Ninety-four per cent of journalists in Jordan practise self-censorship, according to a survey conducted by the Centre for Defending the Freedom of Journalists (CDFJ) to mark World Press Freedom Day.
“This year, the survey highlighted self-censorship exercised by journalists in Jordan as well as the phenomenon of bloggers in the Kingdom and the increasing role of citizen journalists within the electronic media revolution,” CDFJ Director Nidal Mansour said at a press conference to announce the results on Saturday.
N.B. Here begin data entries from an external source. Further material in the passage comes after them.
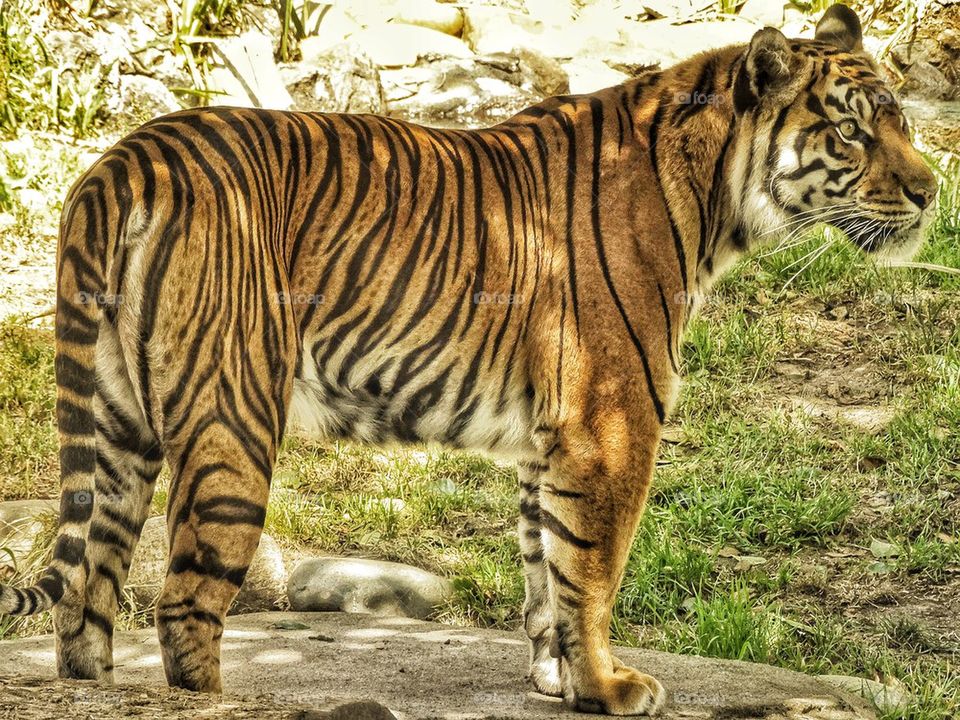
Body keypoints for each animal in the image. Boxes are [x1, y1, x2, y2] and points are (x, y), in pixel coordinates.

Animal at [0, 4, 936, 715]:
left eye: (901, 122)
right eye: (850, 132)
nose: (931, 192)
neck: (715, 200)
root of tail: (124, 159)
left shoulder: (551, 440)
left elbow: (547, 568)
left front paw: (561, 680)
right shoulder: (612, 423)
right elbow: (594, 571)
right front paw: (608, 686)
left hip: (118, 427)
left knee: (87, 600)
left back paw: (93, 687)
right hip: (232, 425)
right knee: (184, 605)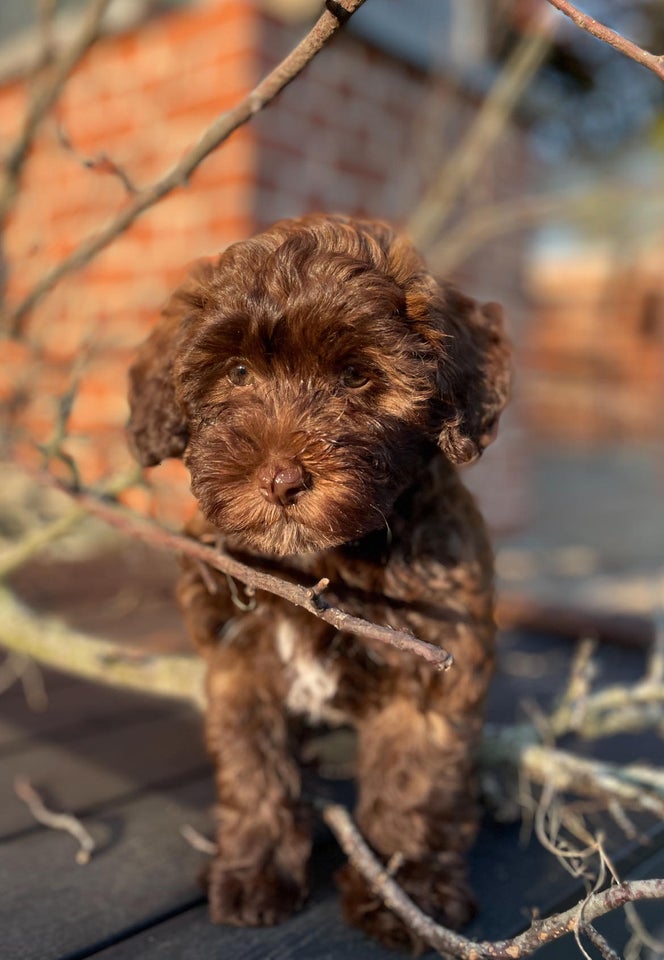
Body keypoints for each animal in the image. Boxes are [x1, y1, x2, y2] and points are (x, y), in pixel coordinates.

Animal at [128, 212, 508, 952]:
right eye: (238, 371)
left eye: (357, 377)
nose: (280, 480)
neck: (315, 565)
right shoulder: (239, 663)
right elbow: (254, 769)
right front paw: (252, 872)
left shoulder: (434, 669)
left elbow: (418, 779)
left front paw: (405, 894)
…Asked which issues they voluntarily avoid discussing, 98 per cent of the polled journalists said everything related to the Armed Forces, while 81 per cent cited religious issues. Meanwhile, 78 and 77 per cent respectively said they avoid criticising tribal and Arab leaders; 74 per cent said they don’t discuss sex issues, and 54 per cent said they keep away from criticising the government.
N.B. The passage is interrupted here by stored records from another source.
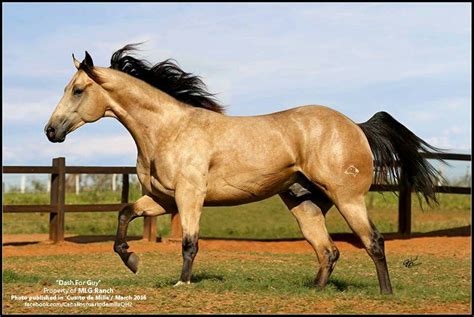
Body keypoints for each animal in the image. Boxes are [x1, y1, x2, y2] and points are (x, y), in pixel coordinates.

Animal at [44, 44, 440, 294]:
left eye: (77, 90)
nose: (51, 131)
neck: (168, 129)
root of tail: (356, 126)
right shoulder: (162, 200)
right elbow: (125, 213)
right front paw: (132, 260)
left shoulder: (189, 197)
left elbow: (189, 243)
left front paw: (182, 283)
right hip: (305, 205)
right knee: (329, 250)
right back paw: (315, 291)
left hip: (347, 198)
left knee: (373, 241)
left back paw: (385, 294)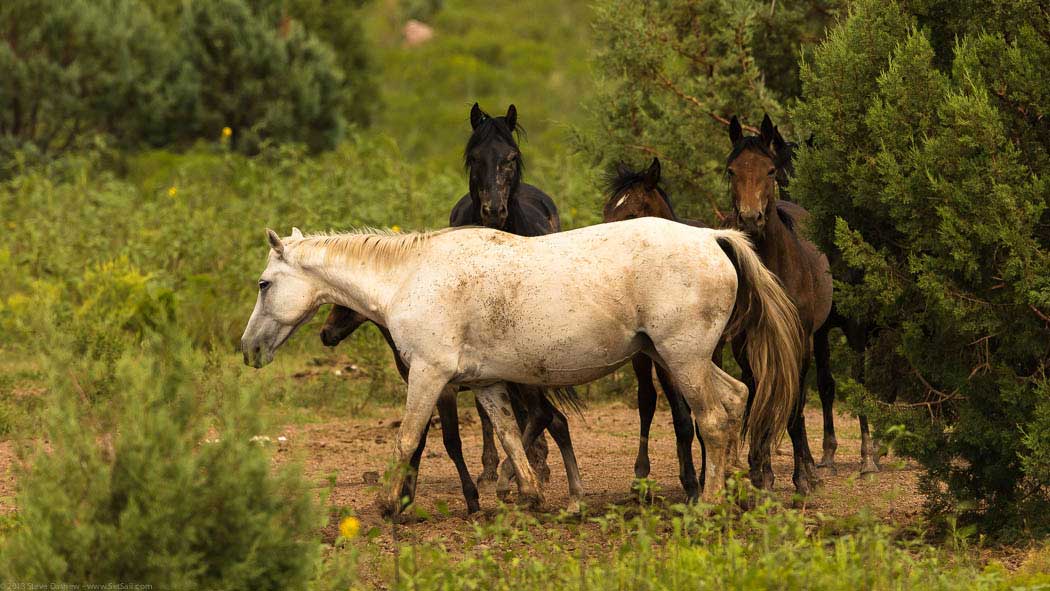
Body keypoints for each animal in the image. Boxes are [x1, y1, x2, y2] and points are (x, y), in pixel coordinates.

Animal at [241, 217, 797, 514]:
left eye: (264, 285)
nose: (248, 350)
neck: (410, 279)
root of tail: (711, 237)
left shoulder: (428, 377)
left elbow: (408, 439)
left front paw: (390, 504)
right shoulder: (487, 384)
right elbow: (510, 437)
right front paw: (526, 495)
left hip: (682, 359)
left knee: (713, 419)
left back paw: (710, 502)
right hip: (678, 358)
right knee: (736, 400)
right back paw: (736, 492)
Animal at [726, 114, 831, 495]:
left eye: (769, 170)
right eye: (731, 171)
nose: (750, 218)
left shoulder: (799, 342)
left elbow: (795, 405)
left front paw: (802, 477)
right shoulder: (746, 344)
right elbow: (759, 396)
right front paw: (761, 473)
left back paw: (811, 469)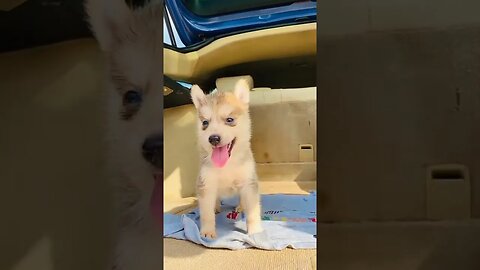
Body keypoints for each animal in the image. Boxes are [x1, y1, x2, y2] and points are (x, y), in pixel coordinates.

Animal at [189, 79, 262, 238]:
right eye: (205, 123)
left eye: (230, 119)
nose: (213, 139)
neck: (227, 165)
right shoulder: (206, 184)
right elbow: (206, 213)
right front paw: (207, 232)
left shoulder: (249, 183)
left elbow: (253, 211)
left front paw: (255, 231)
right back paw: (216, 206)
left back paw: (241, 206)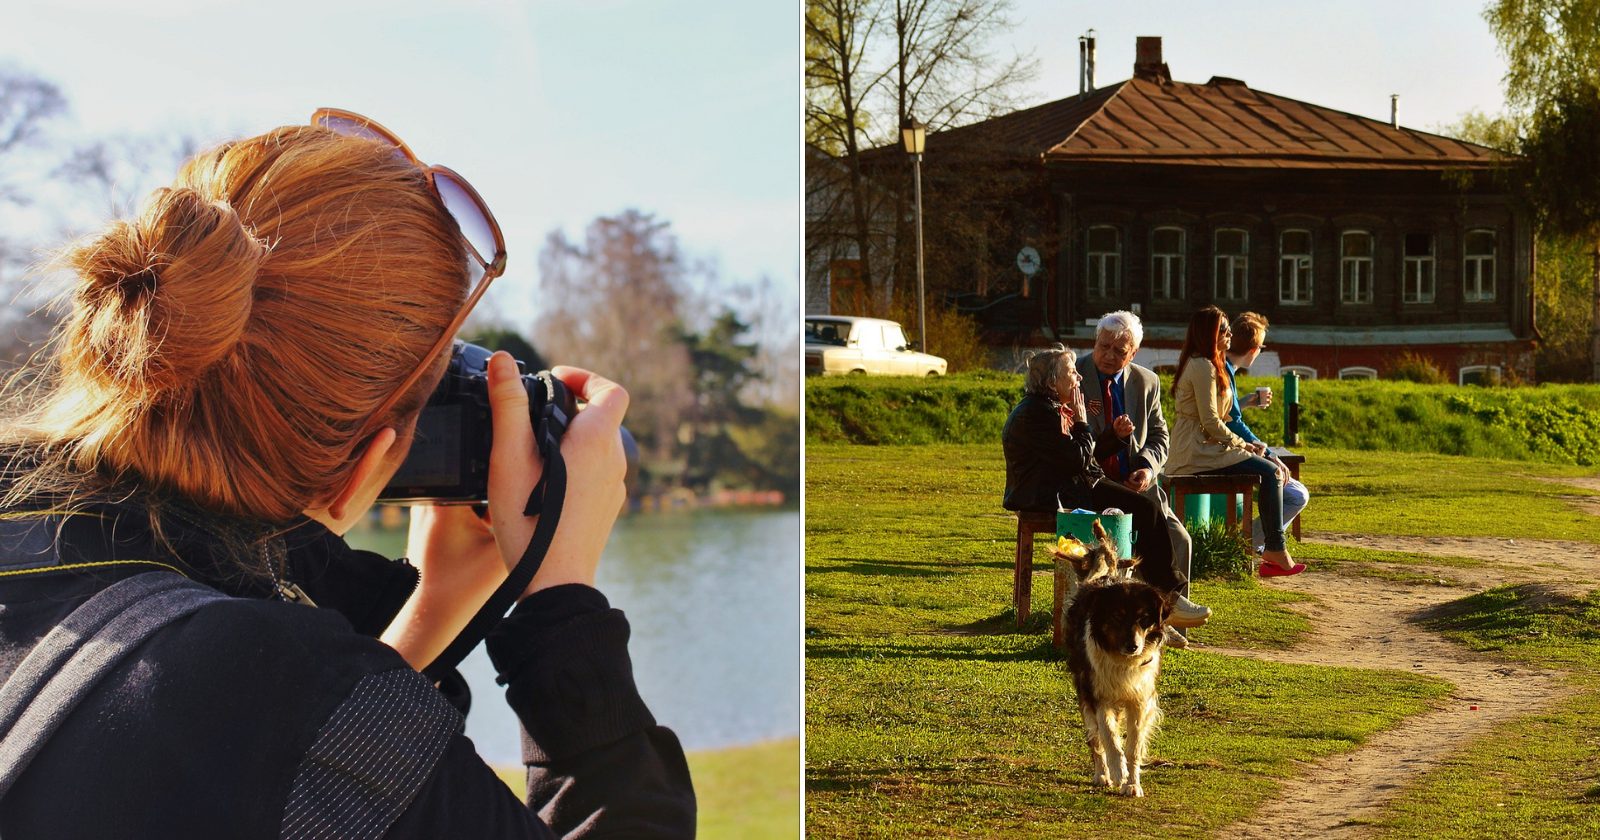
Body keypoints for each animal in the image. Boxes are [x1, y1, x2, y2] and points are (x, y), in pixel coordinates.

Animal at [1062, 521, 1177, 796]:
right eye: (1116, 617)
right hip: (1084, 691)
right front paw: (1117, 772)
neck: (1121, 659)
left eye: (1144, 619)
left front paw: (1133, 783)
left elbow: (1133, 746)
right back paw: (1101, 775)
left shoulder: (1139, 698)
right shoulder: (1098, 694)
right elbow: (1109, 738)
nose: (1133, 646)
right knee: (1094, 740)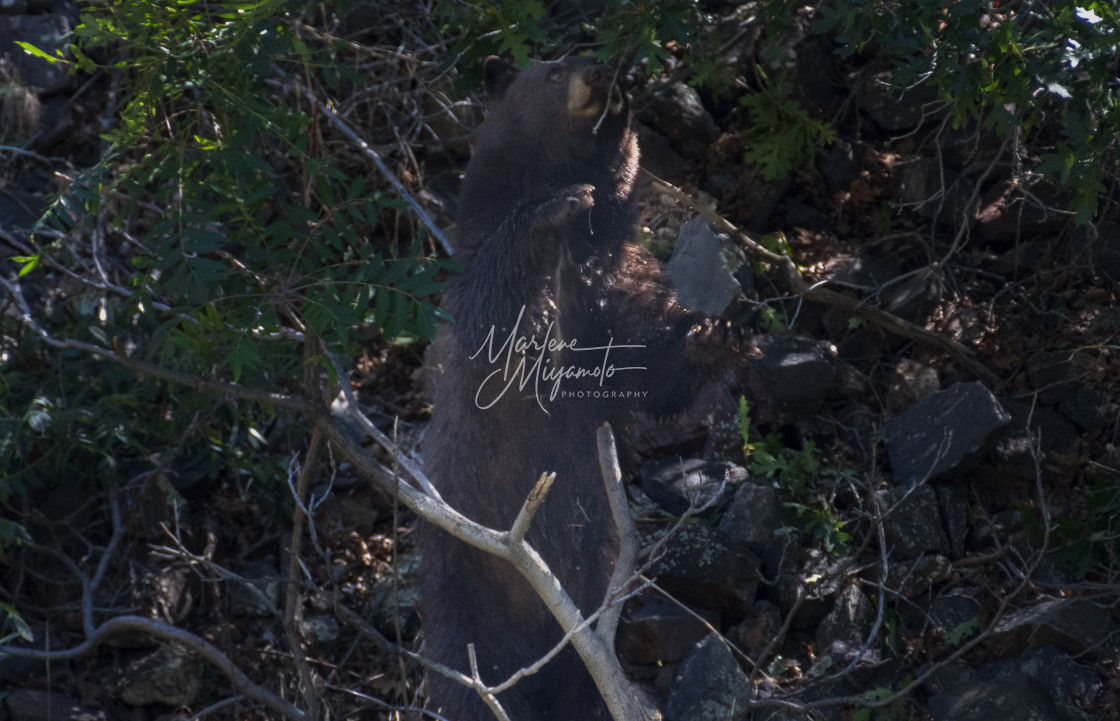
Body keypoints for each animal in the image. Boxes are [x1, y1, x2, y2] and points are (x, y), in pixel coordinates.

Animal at [421, 57, 725, 721]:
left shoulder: (613, 276)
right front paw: (555, 205)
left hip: (591, 598)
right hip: (462, 582)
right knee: (465, 665)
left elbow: (648, 359)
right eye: (554, 69)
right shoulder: (478, 270)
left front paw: (713, 334)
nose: (604, 69)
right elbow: (491, 311)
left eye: (597, 53)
Conducted by a specialised team of independent researchers, the survey also revealed that 68 per cent of respondents believe that government interference in the media has increased in recent years, compared to less than 8.5 per cent in 2004. [source]
Article 15 of the Jordanian Constitution:
(i) The State shall guarantee freedom of opinion. Every Jordanian shall be free to express his opinion by speech, in writing, or by means of photographic representation and other forms of expression, provided that such does not violate the law.
(ii) Freedom of the press and publications shall be ensured within the limits of the law.
You’re free to speak, express, write, and be vocal…but as long as it doesn’t violate all the laws that say you’re not allowed to speak, express, write and be vocal. Suffice to say, the practice of self-censorship by journalists has just cause.